Copy the passage on the rhetoric of digital games from the words "I am of the" through "mental conceptions [28].", replacing "eigenworld" with "self-contained world" throughout.

◆ **Selected extract**:
━━━━━━━━

So from here on, I define digital game design “as a symbolic means of inducing cooperation in beings that by nature respond to symbols.” [5]. To Burke, these identification symbols can consist of “speech, gesture, tonality, order, image, attitude, idea” [6]. I find it exciting to imagine and analyse digital games, and specifically their gameplay – def. experiential human-computer-cooperation-in-symbolic-action – neither as a story/narrative, nor a plaything, nor an idea, but rather as a multi-medial (sic!), experiential, possibly delightful, moving, or educational operation of constant argumentation between player and game design, containing consubstantialisations and, consequentially, persuasions where the use of one agent’s symbolic actions induces actions in another participating agent so that player and game design couple through gameplay – in short: in (flowing) gameplay, we are observing a rhetorical performance (loop).

This makes even more sense when we conceive that in digital games, a player enacts two roles at a time, that of a witness, and that of a player/participant. Media psychology calls this personal union an act of para-social play between player and play figure/character. As opposed to entertaining movies, where protagonists as media figures (a) trigger an affective disposition in the individual observer and (b) rest upon that individual’s moral beliefs, so called socio-emotions, in the case of digital games, the witnessing player/participant addresses herself emotionally in the form of so “ego-emotions” [20]

With the found key of identification puttying player and game, one central question arises once we start thinking about an analytical and applied rhetoric of digital games in the following section: By the way of which dimensions does this coupling take place, and how? 

I am of the opinion that we can think of three dimensions which will be discussed in detail in the upcoming sections:

·       A systemic coupling takes place through gameplay, so that gameplay represents an eigenworld of reciprocal power, control, and mastery. The “player model” and the “game design model” coincide conceptually (and rhetorically) in(to) the “system image”, that is, the gameplay eigenworld. This view is analogous to the Aristotelian 'orator – meaning/message - audience (gr. písteön tría eídë) model when we replace Aristotle’s “orator” with the function of “game design”, and his “audience” with “player”. This view is also analogous to Human-Computer Interaction research’s definition of [game, spw] designer virtually meeting the user [=player, spw] in the [game] system image by the way of coinciding mental conceptions [28].

━━━━━━━━

◆ **Given records**:
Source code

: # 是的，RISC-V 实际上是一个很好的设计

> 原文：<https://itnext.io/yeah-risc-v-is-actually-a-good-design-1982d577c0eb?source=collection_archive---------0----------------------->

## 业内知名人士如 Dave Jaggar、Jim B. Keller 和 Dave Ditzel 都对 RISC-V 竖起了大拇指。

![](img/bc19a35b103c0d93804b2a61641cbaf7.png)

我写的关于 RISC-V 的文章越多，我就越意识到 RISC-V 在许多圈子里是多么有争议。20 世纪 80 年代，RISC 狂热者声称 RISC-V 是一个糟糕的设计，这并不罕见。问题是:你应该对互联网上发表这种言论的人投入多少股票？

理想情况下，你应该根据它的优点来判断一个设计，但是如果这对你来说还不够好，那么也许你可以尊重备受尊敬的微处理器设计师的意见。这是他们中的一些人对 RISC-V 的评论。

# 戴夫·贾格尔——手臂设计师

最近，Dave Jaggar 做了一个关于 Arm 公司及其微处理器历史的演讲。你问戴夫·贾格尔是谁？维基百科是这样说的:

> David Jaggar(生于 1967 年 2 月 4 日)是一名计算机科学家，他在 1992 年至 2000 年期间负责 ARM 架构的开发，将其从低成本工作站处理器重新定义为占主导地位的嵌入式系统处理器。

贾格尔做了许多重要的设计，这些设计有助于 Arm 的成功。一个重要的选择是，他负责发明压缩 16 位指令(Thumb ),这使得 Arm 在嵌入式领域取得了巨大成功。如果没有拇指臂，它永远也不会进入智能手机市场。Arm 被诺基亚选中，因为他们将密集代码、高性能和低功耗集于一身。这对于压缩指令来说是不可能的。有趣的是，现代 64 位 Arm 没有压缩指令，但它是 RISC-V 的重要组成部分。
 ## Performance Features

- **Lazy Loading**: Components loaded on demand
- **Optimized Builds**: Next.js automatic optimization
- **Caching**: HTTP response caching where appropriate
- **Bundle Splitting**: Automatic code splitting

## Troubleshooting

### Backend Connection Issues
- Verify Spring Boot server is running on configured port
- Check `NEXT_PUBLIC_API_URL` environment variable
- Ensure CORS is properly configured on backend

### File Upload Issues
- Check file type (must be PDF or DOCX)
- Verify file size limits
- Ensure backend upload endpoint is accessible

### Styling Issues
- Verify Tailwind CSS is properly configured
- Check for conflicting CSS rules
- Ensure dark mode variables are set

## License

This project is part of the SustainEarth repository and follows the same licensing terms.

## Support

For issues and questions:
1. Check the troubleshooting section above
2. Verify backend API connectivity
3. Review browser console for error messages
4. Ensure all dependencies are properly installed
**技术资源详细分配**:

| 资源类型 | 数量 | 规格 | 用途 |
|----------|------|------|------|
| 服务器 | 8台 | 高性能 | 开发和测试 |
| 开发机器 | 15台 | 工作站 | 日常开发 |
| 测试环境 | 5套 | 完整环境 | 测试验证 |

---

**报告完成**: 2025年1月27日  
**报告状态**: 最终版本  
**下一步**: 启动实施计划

━━━━━━━━

◆ **Solution to this task**:
I am of the opinion that we can think of three dimensions which will be discussed in detail in the upcoming sections:

·       A systemic coupling takes place through gameplay, so that gameplay represents an self-contained world of reciprocal power, control, and mastery. The “player model” and the “game design model” coincide conceptually (and rhetorically) in(to) the “system image”, that is, the gameplay self-contained world. This view is analogous to the Aristotelian 'orator – meaning/message - audience (gr. písteön tría eídë) model when we replace Aristotle’s “orator” with the function of “game design”, and his “audience” with “player”. This view is also analogous to Human-Computer Interaction research’s definition of [game, spw] designer virtually meeting the user [=player, spw] in the [game] system image by the way of coinciding mental conceptions [28].